Oscuro aún, sonó la corneta. Los hombres se levantaron, enrollaron las mantas, los boyeros uncieron los bueyes, y de la casa donde había dormido bajó el veedor a la cantera con sus ayudantes, más los vigilantes, para que éstos supieran qué ordenes tenían que dar y para qué. Se descargaron de los carros las cuerdas y los amarres, se dispusieron las yuntas camino arriba, en dos hileras. Pero aún no había llegado la nao de la India. Era una plataforma de gruesos maderos asentada sobre seis ruedas macizas, de ejes rígidos, de tamaño un poco mayor que la losa que tendría que transportar.
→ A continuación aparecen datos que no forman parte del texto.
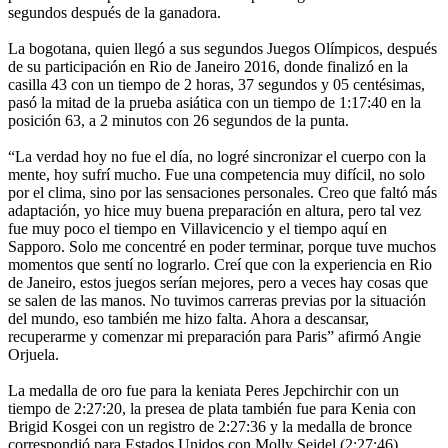
segundos después de la ganadora.
La bogotana, quien llegó a sus segundos Juegos Olímpicos, después
de su participación en Rio de Janeiro 2016, donde finalizó en la
casilla 43 con un tiempo de 2 horas, 37 segundos y 05 centésimas,
pasó la mitad de la prueba asiática con un tiempo de 1:17:40 en la
posición 63, a 2 minutos con 26 segundos de la punta.
“La verdad hoy no fue el día, no logré sincronizar el cuerpo con la
mente, hoy sufrí mucho. Fue una competencia muy difícil, no solo
por el clima, sino por las sensaciones personales. Creo que faltó más
adaptación, yo hice muy buena preparación en altura, pero tal vez
fue muy poco el tiempo en Villavicencio y el tiempo aquí en
Sapporo. Solo me concentré en poder terminar, porque tuve muchos
momentos que sentí no lograrlo. Creí que con la experiencia en Rio
de Janeiro, estos juegos serían mejores, pero a veces hay cosas que
se salen de las manos. No tuvimos carreras previas por la situación
del mundo, eso también me hizo falta. Ahora a descansar,
recuperarme y comenzar mi preparación para Paris” afirmó Angie
Orjuela.
La medalla de oro fue para la keniata Peres Jepchirchir con un
tiempo de 2:27:20, la presea de plata también fue para Kenia con
Brigid Kosgei con un registro de 2:27:36 y la medalla de bronce
correspondió para Estados Unidos con Molly Seidel (2:27:46).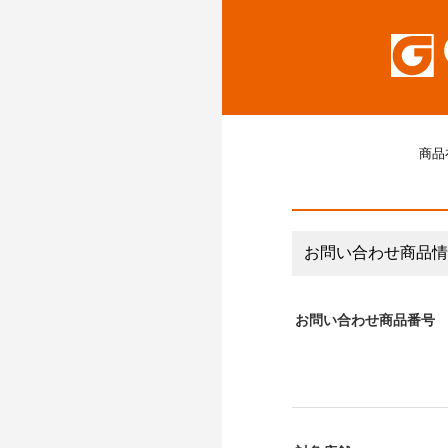
商品
お問い合わせ商品情
お問い合わせ商品番号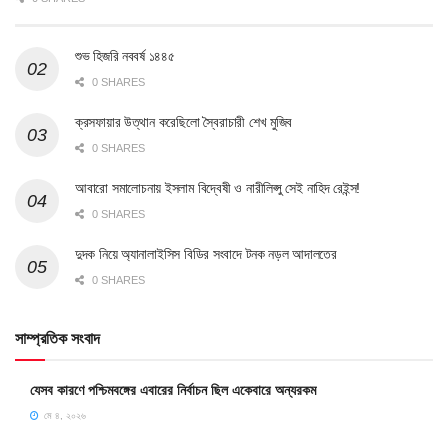
শুভ হিজরি নববর্ষ ১৪৪৫
0 SHARES
ক্রসফায়ার উত্থান করেছিলো স্বৈরাচারী শেখ মুজিব
0 SHARES
আবারো সমালোচনায় ইসলাম বিদ্বেষী ও নারীলিপ্সু সেই নাহিদ রেইন্স!
0 SHARES
দুদক নিয়ে অ্যানালাইসিস বিডির সংবাদে টনক নড়ল আদালতের
0 SHARES
সাম্প্রতিক সংবাদ
যেসব কারণে পশ্চিমবঙ্গের এবারের নির্বাচন ছিল একেবারে অন্যরকম
মে ৪, ২০২৬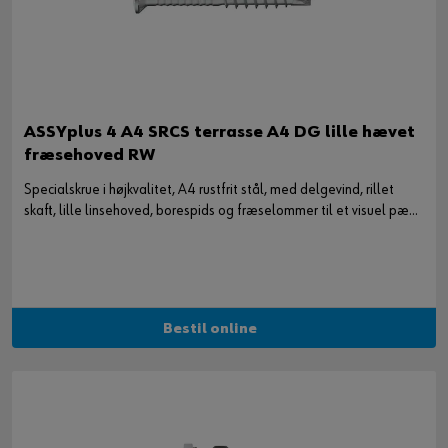
ASSYplus 4 A4 SRCS terrasse A4 DG lille hævet
fræsehoved RW
Specialskrue i højkvalitet, A4 rustfrit stål, med delgevind, rillet
skaft, lille linsehoved, borespids og fræselommer til et visuel pæn
fastgørelse af terrassebrædder uden forboring. Egner sig til
terrassebrædder, træfacader, hegn, m.m. i udendørsområder som
er konstant udsat for korrosion (f.eks. i kystnære områder).
Bestil online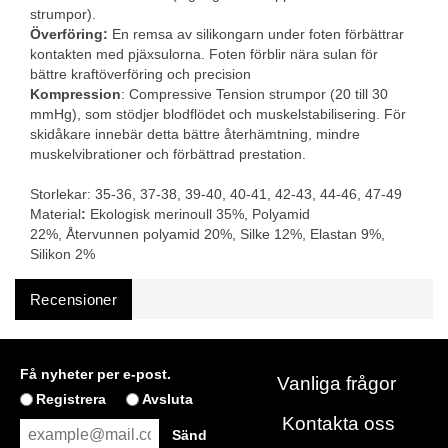
strumpor).
Överföring:
En remsa av silikongarn under foten förbättrar
kontakten med pjäxsulorna. Foten förblir nära sulan för
bättre kraftöverföring och precision
Kompression
: Compressive Tension strumpor (20 till 30
mmHg), som stödjer blodflödet och muskelstabilisering. För
skidåkare innebär detta bättre återhämtning, mindre
muskelvibrationer och förbättrad prestation.
Storlekar: 35-36, 37-38, 39-40, 40-41, 42-43, 44-46, 47-49
Material
:
Ekologisk merinoull 35%, Polyamid
22%, Återvunnen polyamid 20%, Silke 12%, Elastan 9%,
Silikon 2%
Recensioner
Få nyheter per e-post.
Vanliga frågor
Registrera
Avsluta
Kontakta oss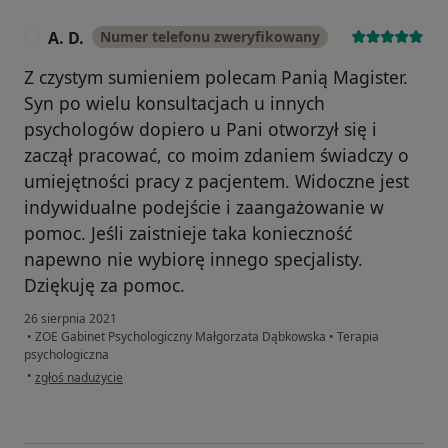
A. D.
Numer telefonu zweryfikowany
A
Z czystym sumieniem polecam Panią Magister.
Syn po wielu konsultacjach u innych
psychologów dopiero u Pani otworzył się i
zaczął pracować, co moim zdaniem świadczy o
umiejętności pracy z pacjentem. Widoczne jest
indywidualne podejście i zaangażowanie w
pomoc. Jeśli zaistnieje taka konieczność
napewno nie wybiorę innego specjalisty.
Dziękuję za pomoc.
26 sierpnia 2021
•
ZOE Gabinet Psychologiczny Małgorzata Dąbkowska
•
Terapia
psychologiczna
w opinii użytkownika A. D.
•
zgłoś nadużycie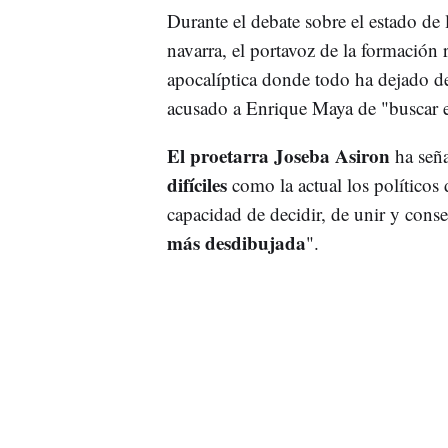
Durante el debate sobre el estado de l
navarra, el portavoz de la formación
apocalíptica donde todo ha dejado de
acusado a Enrique Maya de "buscar e
El proetarra Joseba Asiron
ha señ
difíciles
como la actual los políticos 
capacidad de decidir, de unir y conse
más desdibujada
".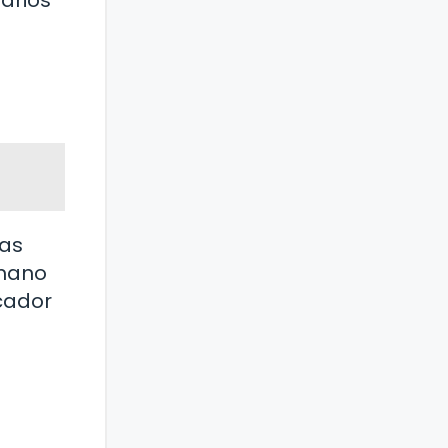
las
umano
icador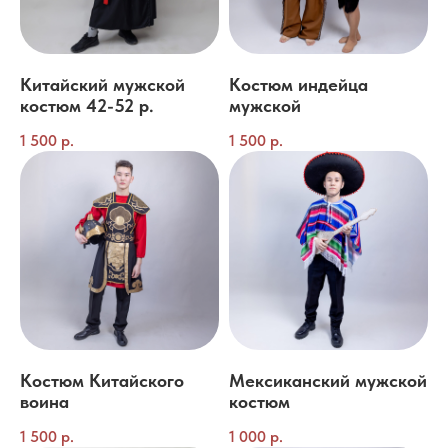
Китайский мужской
Костюм индейца
костюм 42-52 р.
мужской
1 500
р.
1 500
р.
Костюм Китайского
Мексиканский мужской
воина
костюм
1 500
р.
1 000
р.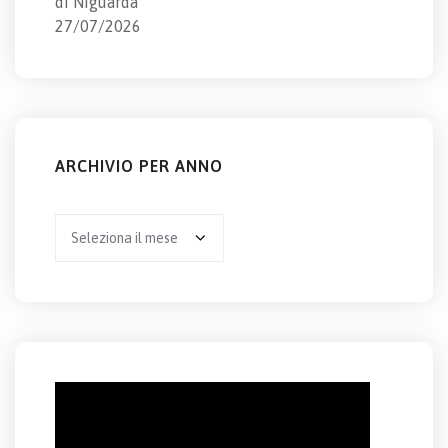
di Niguarda
27/07/2026
ARCHIVIO PER ANNO
Archivio
per
anno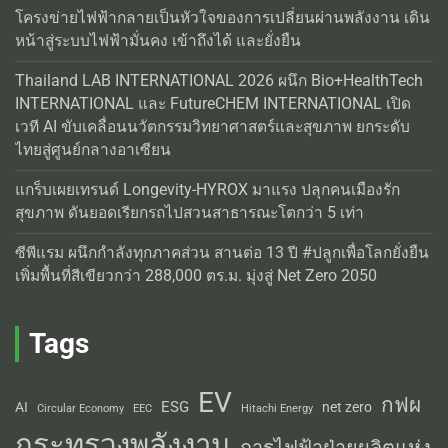
โครงข่ายไฟฟ้ากลายเป็นหัวใจของการเปลี่ยนผ่านพลังงาน เดิน
หน้าสู่ระบบไฟฟ้ามั่นคง เข้าถึงได้ และยั่งยืน
Thailand LAB INTERNATIONAL 2026 ผนึก Bio+HealthTech
INTERNATIONAL และ FutureCHEM INTERNATIONAL เปิด
เวที AI ขับเคลื่อนนวัตกรรมวิทยาศาสตร์และสุขภาพ ยกระดับ
ไทยสู่ศูนย์กลางอาเซียน
แกร็บเผยเทรนด์ Longevity-HYROX มาแรง ปลุกคนเมืองรัก
สุขภาพ ดันยอดเรียกรถไปสวนสาธารณะโตกว่า 5 เท่า
ซีพีแรม ผนึกกำลังทุกภาคส่วน สานต่อ 13 ปี #ปลูกเพื่อโลกยั่งยืน
เพิ่มพื้นที่สีเขียวกว่า 288,000 ตร.ม. มุ่งสู่ Net Zero 2050
Tags
EV
กฟผ
ESG
AI
net zero
Circular Economy
EEC
Hitachi Energy
กระทรวงพลังงาน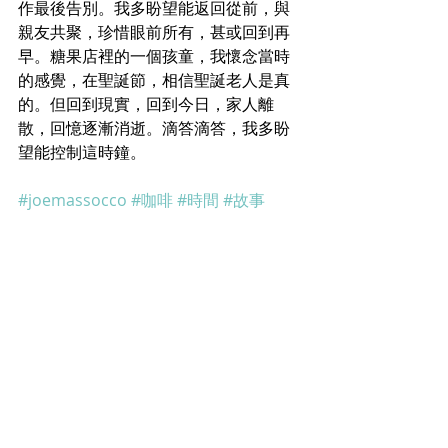
作最後告別。我多盼望能返回從前，與
親友共聚，珍惜眼前所有，甚或回到再
早。糖果店裡的一個孩童，我懷念當時
的感覺，在聖誕節，相信聖誕老人是真
的。但回到現實，回到今日，家人離
散，回憶逐漸消逝。滴答滴答，我多盼
望能控制這時鐘。
#joemassocco
#咖啡
#時間
#故事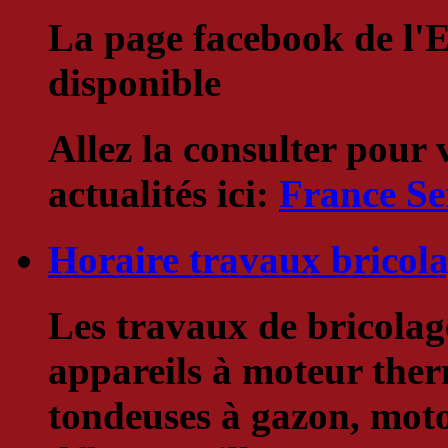
La page facebook de l'E
disponible
Allez la consulter pour 
actualités ici:
France Se
Horaire travaux bricola
Les travaux de bricolage
appareils à moteur ther
tondeuses à gazon, moto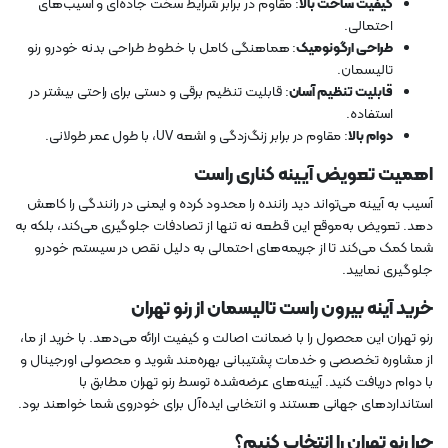
کیفیت ساخت بالا
: مقاوم در برابر شرایط سخت جاده‌ای و آسیب‌های
احتمالی.
طراحی ارگونومیک
: هماهنگی کامل با خطوط طراحی بدنه خودرو رنو
تالیسمان.
قابلیت تنظیم آسان
: قابلیت تنظیم برقی و دستی برای راحتی بیشتر در
استفاده.
دوام بالا
: مقاوم در برابر زنگ‌زدگی و اشعه UV، با طول عمر طولانی.
اهمیت تعویض آیینه کناری راست
آسیب به آیینه می‌تواند دید راننده را محدود کرده و ایمنی در رانندگی را کاهش
دهد. تعویض به‌موقع این قطعه نه تنها از تصادفات جلوگیری می‌کند، بلکه به
شما کمک می‌کند تا از جریمه‌های احتمالی به دلیل نقص در سیستم خودرو
جلوگیری نمایید.
خرید آینه بیرون راست تالیسمان از رنو تهران
رنو تهران این محصول را با ضمانت اصالت و کیفیت ارائه می‌دهد. با خرید از ما،
از مشاوره تخصصی و خدمات پشتیبانی بهره‌مند شوید و محصولی اورجینال و
با دوام دریافت کنید. آیینه‌های عرضه‌شده توسط رنو تهران مطابق با
استانداردهای جهانی هستند و انتخابی ایده‌آل برای خودروی شما خواهند بود.
چرا رنو تهران را انتخاب کنیم؟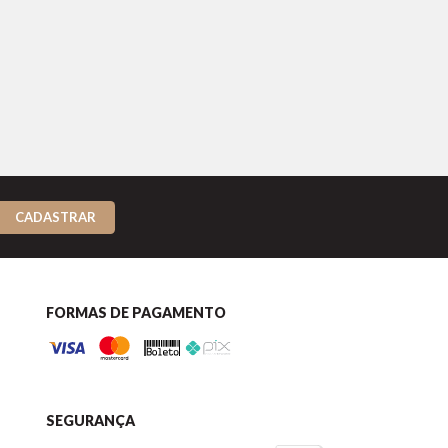
CADASTRAR
FORMAS DE PAGAMENTO
SEGURANÇA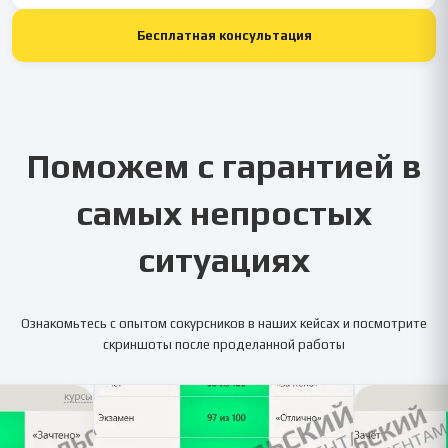
Бесплатная консультация
Поможем с гарантией в
самых непростых
ситуациях
Ознакомьтесь с опытом сокурсников в наших кейсах и посмотрите
скриншоты после проделанной работы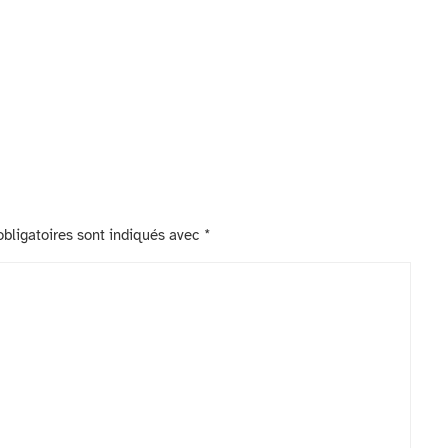
bligatoires sont indiqués avec
*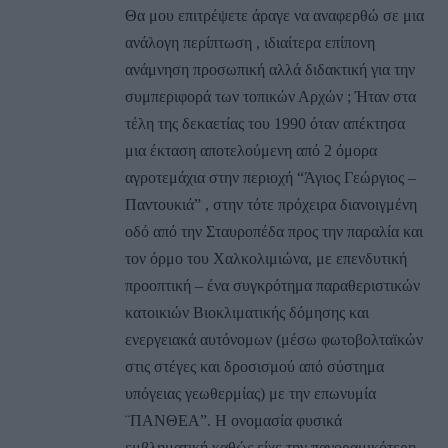
Θα μου επιτρέψετε άραγε να αναφερθώ σε μια
ανάλογη περίπτωση , ιδιαίτερα επίπονη
ανάμνηση προσωπική αλλά διδακτική για την
συμπεριφορά των τοπικών Αρχών ; Ήταν στα
τέλη της δεκαετίας του 1990 όταν απέκτησα
μια έκταση αποτελούμενη από 2 όμορα
αγροτεμάχια στην περιοχή “Άγιος Γεώργιος –
Παντουκιά” , στην τότε πρόχειρα διανοιγμένη
οδό από την Σταυροπέδα προς την παραλία και
τον όρμο του Χαλκολιμιώνα, με επενδυτική
προοπτική – ένα συγκρότημα παραθεριστικών
κατοικιών Βιοκλιματικής δόμησης και
ενεργειακά αυτόνομων (μέσω φωτοβολταϊκών
στις στέγες και δροσισμού από σύστημα
υπόγειας γεωθερμίας) με την επωνυμία
¨ΠΑΝΘΕΑ”. Η ονομασία φυσικά
εμβληματική καθώς είχε την πανοραμικότερη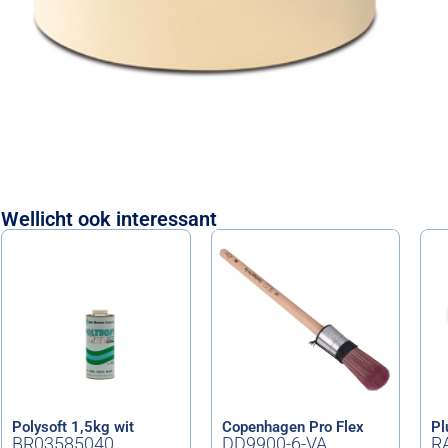
Wellicht ook interessant
Polysoft 1,5kg wit
Copenhagen Pro Flex
Pl
BR03585040
DD9900-6-VA
R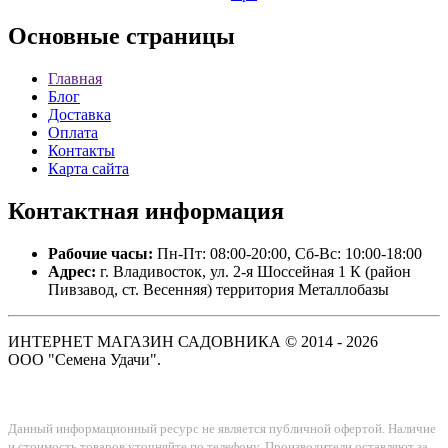
Основные
страницы
Главная
Блог
Доставка
Оплата
Контакты
Карта сайта
Контактная
информация
Рабочие часы:
Пн-Пт: 08:00-20:00, Сб-Вс: 10:00-18:00
Адрес:
г. Владивосток, ул. 2-я Шоссейная 1 К (район
Пивзавод, ст. Весенняя) территория Металлобазы
ИНТЕРНЕТ МАГАЗИН САДОВНИКА © 2014 - 2026
ООО "Семена Удачи".
Данный информационный ресурс не является публичной офертой. Наличие
и стоимость товаров уточняйте по телефону. Производители оставляют за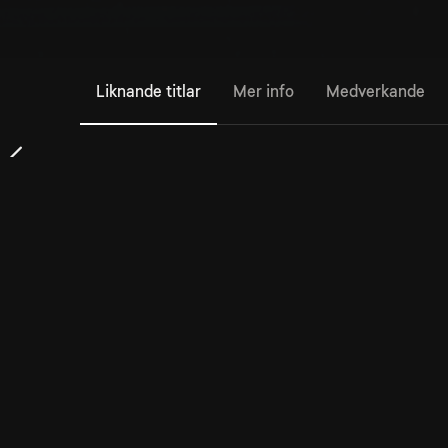
Liknande titlar
Mer info
Medverkande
Venía arrastrada a brazo, con gran alarido de quien hacía fuerza y de quien la mandaba hacer, un hombre se distrajo, dejó un pie bajo la rueda, se oyó un chillido, un grito de dolor insoportado, empezaba mal el viaje. Baltasar estaba cerca con sus bueyes, vio brotar la sangre, y de repente se halló en Jerez de los Caballeros, quince años atrás, cómo pasa el tiempo. Con él suele pasar el dolor, pero para que pase éste es aún pronto, el hombre ya va allí, sin parar de gritar, lo llevan en una parihuela a Morelena, donde hay enfermería, tal vez escape con un trozo de pierna menos, mierda. También en Morelena durmió Baltasar una noche con Blimunda, así es el mundo, reúne en el mismo lugar el gran placer y el gran dolor, el buen olor de los humores sanos y la podredumbre fétida de la herida gangrenada, para inventar cielo e infierno sólo sería necesario conocer el cuerpo humano. Ya no se ve señal de la sangre que quedó en el suelo, pasaron las ruedas del carro, pisaron los pies de los hombres, las patas hendidas de los bueyes, la tierra absorbió y confundió el resto, sólo un guijarro que fue apartado a un lado conservaba todavía algún color.